● **To do**
Write out the data again in full, keeping every character the same.

**** Task material ****

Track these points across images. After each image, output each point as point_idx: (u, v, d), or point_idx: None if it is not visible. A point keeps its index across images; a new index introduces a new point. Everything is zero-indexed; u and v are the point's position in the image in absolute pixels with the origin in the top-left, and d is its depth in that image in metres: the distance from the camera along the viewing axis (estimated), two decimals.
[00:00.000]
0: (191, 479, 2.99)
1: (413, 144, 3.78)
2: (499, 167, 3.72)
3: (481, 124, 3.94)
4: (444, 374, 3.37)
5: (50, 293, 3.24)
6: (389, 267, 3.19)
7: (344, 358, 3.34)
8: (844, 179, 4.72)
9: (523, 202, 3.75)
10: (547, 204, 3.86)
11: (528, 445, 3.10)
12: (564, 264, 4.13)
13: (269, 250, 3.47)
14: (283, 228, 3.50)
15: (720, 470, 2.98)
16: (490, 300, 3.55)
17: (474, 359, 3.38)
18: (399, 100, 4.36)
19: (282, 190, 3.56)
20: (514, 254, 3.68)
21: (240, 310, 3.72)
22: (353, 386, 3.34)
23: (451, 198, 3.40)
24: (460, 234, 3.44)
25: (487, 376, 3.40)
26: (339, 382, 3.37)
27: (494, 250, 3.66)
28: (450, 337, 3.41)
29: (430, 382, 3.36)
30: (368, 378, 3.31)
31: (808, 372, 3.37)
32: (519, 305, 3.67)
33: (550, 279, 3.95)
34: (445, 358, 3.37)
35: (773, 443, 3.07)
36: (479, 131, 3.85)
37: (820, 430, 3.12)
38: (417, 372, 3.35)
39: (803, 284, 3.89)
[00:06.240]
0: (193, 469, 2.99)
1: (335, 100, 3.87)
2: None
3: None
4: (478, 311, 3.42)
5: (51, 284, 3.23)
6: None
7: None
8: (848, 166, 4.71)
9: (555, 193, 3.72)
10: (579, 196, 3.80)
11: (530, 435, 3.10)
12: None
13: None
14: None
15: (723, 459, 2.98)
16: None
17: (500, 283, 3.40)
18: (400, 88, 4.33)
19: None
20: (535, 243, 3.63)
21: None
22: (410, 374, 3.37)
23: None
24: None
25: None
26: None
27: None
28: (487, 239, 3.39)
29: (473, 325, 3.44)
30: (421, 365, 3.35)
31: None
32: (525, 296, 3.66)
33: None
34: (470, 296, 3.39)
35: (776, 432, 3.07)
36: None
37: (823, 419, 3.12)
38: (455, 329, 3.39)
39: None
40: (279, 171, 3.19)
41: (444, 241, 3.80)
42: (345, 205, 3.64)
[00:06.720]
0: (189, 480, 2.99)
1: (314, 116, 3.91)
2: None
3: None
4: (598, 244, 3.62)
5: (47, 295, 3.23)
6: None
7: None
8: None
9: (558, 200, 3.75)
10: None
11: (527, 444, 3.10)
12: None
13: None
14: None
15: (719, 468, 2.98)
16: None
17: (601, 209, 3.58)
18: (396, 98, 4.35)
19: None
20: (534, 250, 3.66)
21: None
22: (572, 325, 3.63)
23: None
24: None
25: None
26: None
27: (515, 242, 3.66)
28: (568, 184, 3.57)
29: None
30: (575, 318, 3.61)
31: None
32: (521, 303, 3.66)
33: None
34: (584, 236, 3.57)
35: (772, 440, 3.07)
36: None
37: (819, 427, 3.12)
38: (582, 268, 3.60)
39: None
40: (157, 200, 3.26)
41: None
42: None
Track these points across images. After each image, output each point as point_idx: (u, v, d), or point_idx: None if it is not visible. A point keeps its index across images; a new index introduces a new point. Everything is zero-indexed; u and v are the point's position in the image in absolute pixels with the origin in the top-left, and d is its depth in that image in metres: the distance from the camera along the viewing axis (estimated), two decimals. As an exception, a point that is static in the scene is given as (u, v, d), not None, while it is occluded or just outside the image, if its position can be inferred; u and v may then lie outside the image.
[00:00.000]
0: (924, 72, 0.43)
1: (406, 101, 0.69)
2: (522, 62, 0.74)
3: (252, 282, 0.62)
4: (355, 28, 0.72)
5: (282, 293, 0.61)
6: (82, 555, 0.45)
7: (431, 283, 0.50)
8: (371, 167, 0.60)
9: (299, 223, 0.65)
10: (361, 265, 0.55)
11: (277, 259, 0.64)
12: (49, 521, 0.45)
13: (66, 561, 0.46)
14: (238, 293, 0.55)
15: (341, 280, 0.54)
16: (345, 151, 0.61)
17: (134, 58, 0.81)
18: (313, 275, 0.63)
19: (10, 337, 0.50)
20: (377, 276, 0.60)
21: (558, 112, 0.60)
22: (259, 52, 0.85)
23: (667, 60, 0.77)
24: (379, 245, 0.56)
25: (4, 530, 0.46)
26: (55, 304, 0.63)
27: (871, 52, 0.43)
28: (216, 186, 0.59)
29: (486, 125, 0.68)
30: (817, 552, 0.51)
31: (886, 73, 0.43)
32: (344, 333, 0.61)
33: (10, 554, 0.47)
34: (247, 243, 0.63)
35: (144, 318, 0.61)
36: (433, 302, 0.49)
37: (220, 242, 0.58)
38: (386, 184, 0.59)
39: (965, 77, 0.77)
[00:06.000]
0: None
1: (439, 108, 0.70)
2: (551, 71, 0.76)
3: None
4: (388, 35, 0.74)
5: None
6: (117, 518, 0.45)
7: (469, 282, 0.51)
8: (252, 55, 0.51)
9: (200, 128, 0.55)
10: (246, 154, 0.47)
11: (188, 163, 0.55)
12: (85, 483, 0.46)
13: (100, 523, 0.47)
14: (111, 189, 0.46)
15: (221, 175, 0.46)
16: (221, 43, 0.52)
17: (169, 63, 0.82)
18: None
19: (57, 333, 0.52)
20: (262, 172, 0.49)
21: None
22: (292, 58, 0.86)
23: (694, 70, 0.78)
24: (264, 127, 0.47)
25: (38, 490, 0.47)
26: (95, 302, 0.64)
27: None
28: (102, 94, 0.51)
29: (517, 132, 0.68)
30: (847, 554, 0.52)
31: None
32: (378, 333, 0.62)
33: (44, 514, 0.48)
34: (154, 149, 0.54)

****

● **Answer to this task**
Track these points across images. After each image, output each point as point_idx: (u, v, d), or point_idx: None if it is not visible. A point keeps its index across images; a new index introduces a new point. Everything is zero-indexed; u and v are the point's position in the image in absolute pixels with the origin in the top-left, and d is its depth in that image in metres: the distance from the camera along the viewing axis (estimated), two decimals.
[00:00.000]
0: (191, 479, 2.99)
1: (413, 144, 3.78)
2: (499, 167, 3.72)
3: (481, 124, 3.94)
4: (444, 374, 3.37)
5: (50, 293, 3.24)
6: (389, 267, 3.19)
7: (344, 358, 3.34)
8: (844, 179, 4.72)
9: (523, 202, 3.75)
10: (547, 204, 3.86)
11: (528, 445, 3.10)
12: (564, 264, 4.13)
13: (269, 250, 3.47)
14: (283, 228, 3.50)
15: (720, 470, 2.98)
16: (490, 300, 3.55)
17: (474, 359, 3.38)
18: (399, 100, 4.36)
19: (282, 190, 3.56)
20: (514, 254, 3.68)
21: (240, 310, 3.72)
22: (353, 386, 3.34)
23: (451, 198, 3.40)
24: (460, 234, 3.44)
25: (487, 376, 3.40)
26: (339, 382, 3.37)
27: (494, 250, 3.66)
28: (450, 337, 3.41)
29: (430, 382, 3.36)
30: (368, 378, 3.31)
31: (808, 372, 3.37)
32: (519, 305, 3.67)
33: (550, 279, 3.95)
34: (445, 358, 3.37)
35: (773, 443, 3.07)
36: (479, 131, 3.85)
37: (820, 430, 3.12)
38: (417, 372, 3.35)
39: (803, 284, 3.89)
[00:06.240]
0: (193, 469, 2.99)
1: (335, 100, 3.87)
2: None
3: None
4: (478, 311, 3.42)
5: (51, 284, 3.23)
6: None
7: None
8: (848, 166, 4.71)
9: (555, 193, 3.72)
10: (579, 196, 3.80)
11: (530, 435, 3.10)
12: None
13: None
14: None
15: (723, 459, 2.98)
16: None
17: (500, 283, 3.40)
18: (400, 88, 4.33)
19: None
20: (535, 243, 3.63)
21: None
22: (410, 374, 3.37)
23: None
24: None
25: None
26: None
27: None
28: (487, 239, 3.39)
29: (473, 325, 3.44)
30: (421, 365, 3.35)
31: None
32: (525, 296, 3.66)
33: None
34: (470, 296, 3.39)
35: (776, 432, 3.07)
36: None
37: (823, 419, 3.12)
38: (455, 329, 3.39)
39: None
40: (279, 171, 3.19)
41: (444, 241, 3.80)
42: (345, 205, 3.64)
[00:06.720]
0: (189, 480, 2.99)
1: (314, 116, 3.91)
2: None
3: None
4: (598, 244, 3.62)
5: (47, 295, 3.23)
6: None
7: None
8: None
9: (558, 200, 3.75)
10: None
11: (527, 444, 3.10)
12: None
13: None
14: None
15: (719, 468, 2.98)
16: None
17: (601, 209, 3.58)
18: (396, 98, 4.35)
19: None
20: (534, 250, 3.66)
21: None
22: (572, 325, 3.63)
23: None
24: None
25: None
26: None
27: (515, 242, 3.66)
28: (568, 184, 3.57)
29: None
30: (575, 318, 3.61)
31: None
32: (521, 303, 3.66)
33: None
34: (584, 236, 3.57)
35: (772, 440, 3.07)
36: None
37: (819, 427, 3.12)
38: (582, 268, 3.60)
39: None
40: (157, 200, 3.26)
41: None
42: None
Track these points across images. After each image, output each point as point_idx: (u, v, d), or point_idx: None if it is not visible. A point keeps its index across images; a new index introduces a new point. Everything is zero-indexed; u and v are the point's position in the image in absolute pixels with the origin in the top-left, and d is its depth in that image in metres: the distance from the camera along the viewing axis (estimated), two decimals. As an exception, a point that is static in the scene is given as (u, v, d), not None, while it is occluded or just outside the image, if its position can be inferred; u and v may then lie outside the image.
[00:00.000]
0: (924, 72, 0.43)
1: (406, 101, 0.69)
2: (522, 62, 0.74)
3: (252, 282, 0.62)
4: (355, 28, 0.72)
5: (282, 293, 0.61)
6: (82, 555, 0.45)
7: (431, 283, 0.50)
8: (371, 167, 0.60)
9: (299, 223, 0.65)
10: (361, 265, 0.55)
11: (277, 259, 0.64)
12: (49, 521, 0.45)
13: (66, 561, 0.46)
14: (238, 293, 0.55)
15: (341, 280, 0.54)
16: (345, 151, 0.61)
17: (134, 58, 0.81)
18: (313, 275, 0.63)
19: (10, 337, 0.50)
20: (377, 276, 0.60)
21: (558, 112, 0.60)
22: (259, 52, 0.85)
23: (667, 60, 0.77)
24: (379, 245, 0.56)
25: (4, 530, 0.46)
26: (55, 304, 0.63)
27: (871, 52, 0.43)
28: (216, 186, 0.59)
29: (486, 125, 0.68)
30: (817, 552, 0.51)
31: (886, 73, 0.43)
32: (344, 333, 0.61)
33: (10, 554, 0.47)
34: (247, 243, 0.63)
35: (144, 318, 0.61)
36: (433, 302, 0.49)
37: (220, 242, 0.58)
38: (386, 184, 0.59)
39: (965, 77, 0.77)
[00:06.000]
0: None
1: (439, 108, 0.70)
2: (551, 71, 0.76)
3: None
4: (388, 35, 0.74)
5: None
6: (117, 518, 0.45)
7: (469, 282, 0.51)
8: (252, 55, 0.51)
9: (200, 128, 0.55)
10: (246, 154, 0.47)
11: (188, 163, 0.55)
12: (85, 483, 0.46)
13: (100, 523, 0.47)
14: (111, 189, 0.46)
15: (221, 175, 0.46)
16: (221, 43, 0.52)
17: (169, 63, 0.82)
18: None
19: (57, 333, 0.52)
20: (262, 172, 0.49)
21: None
22: (292, 58, 0.86)
23: (694, 70, 0.78)
24: (264, 127, 0.47)
25: (38, 490, 0.47)
26: (95, 302, 0.64)
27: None
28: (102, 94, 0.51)
29: (517, 132, 0.68)
30: (847, 554, 0.52)
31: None
32: (378, 333, 0.62)
33: (44, 514, 0.48)
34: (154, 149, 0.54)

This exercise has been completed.